The Income Tax department is likely to initiate prosecution against close to 300 people whose names have been submitted to the Supreme Court today in connection with the probe into alleged blackmoney accounts in HSBC Bank in Geneva.
Officials said the department has informed the Special Investigation Team (SIT), constituted to go into the issue, to allow it to start the “first step of prosecution” under two sections of the Income Tax Act.
Prosecution is being sought under Section 277 (false statement in verification) and 276 D (failure to produce documents) so that the department can share information with other enforcement agencies like the ED and CBI, they said.
The sources said the department has already realised Rs. 200 in taxes and penalties from some of these account holders who have accepted to holding these accounts abroad. There could be another Rs.200 crore to Rs.300 crore in taxes and penalties that could be realised from the others, they said.
“The list of 627 Indians submitted to the apex court today has close to 300 people against whom prosecution action can be launched soon.
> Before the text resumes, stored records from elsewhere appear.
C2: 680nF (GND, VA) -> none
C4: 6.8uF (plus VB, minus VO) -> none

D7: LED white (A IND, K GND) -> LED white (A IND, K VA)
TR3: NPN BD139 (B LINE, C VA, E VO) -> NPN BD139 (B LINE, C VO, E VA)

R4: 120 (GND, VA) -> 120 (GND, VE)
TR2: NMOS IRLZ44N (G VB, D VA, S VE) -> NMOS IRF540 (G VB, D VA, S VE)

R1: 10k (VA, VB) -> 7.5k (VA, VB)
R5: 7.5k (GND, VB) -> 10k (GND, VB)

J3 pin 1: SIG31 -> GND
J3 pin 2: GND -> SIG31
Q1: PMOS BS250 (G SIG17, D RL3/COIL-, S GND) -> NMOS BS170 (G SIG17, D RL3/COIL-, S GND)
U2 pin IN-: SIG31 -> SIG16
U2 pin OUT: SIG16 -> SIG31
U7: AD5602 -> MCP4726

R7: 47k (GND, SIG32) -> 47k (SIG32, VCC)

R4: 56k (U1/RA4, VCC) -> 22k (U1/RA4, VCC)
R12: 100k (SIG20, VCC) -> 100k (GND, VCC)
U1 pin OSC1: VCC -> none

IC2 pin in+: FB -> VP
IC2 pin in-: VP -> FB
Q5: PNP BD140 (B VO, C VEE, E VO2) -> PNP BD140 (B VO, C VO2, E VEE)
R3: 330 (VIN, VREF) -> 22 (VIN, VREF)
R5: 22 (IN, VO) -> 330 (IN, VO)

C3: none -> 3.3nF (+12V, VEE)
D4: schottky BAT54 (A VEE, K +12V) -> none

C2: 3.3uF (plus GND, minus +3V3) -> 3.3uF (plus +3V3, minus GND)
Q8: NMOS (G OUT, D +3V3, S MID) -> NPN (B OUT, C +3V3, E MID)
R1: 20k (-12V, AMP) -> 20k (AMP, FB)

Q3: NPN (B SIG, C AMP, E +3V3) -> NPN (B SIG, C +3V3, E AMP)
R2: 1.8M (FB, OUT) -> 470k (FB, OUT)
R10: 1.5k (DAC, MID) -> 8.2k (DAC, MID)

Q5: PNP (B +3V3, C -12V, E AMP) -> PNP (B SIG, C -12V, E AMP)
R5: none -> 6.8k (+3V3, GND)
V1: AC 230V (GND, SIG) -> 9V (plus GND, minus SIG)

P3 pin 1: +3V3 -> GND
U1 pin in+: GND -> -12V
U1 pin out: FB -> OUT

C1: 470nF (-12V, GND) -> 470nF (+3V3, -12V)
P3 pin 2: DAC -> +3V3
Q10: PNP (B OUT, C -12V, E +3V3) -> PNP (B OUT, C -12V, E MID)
Basic prosecution, at least under select sections of the I-T Act. While some 120 cases are already under prosecution these fresh individuals and entities can also be booked based on prima facie evidence gathered by tax sleuths,” sources said.
They said this will enable the SIT to hand over some vital information to agencies like Enforcement Directorate and CBI who could take action under their mandates and the laws that they enforce.
International and bilateral treaties allow a member nation to share such information obtained by one agency with others only at the stage of prosecution or when the matter is in the purview of courts of the land.
“The SIT has agreed to this and we expect to file new prosecutions sooner than later. In these 300 cases the I-T department has some evidence,” they said.
Officials said these cases pertain to the years 1999-2000 and they will get “time barred” by March 2015 and hence there is “no time to loose” for the authorities.
Sources privy to the contents of these lists said there are a number of “established” cases where the foreign account is genuine and has been reflected in tax statements filed by the individual or entity.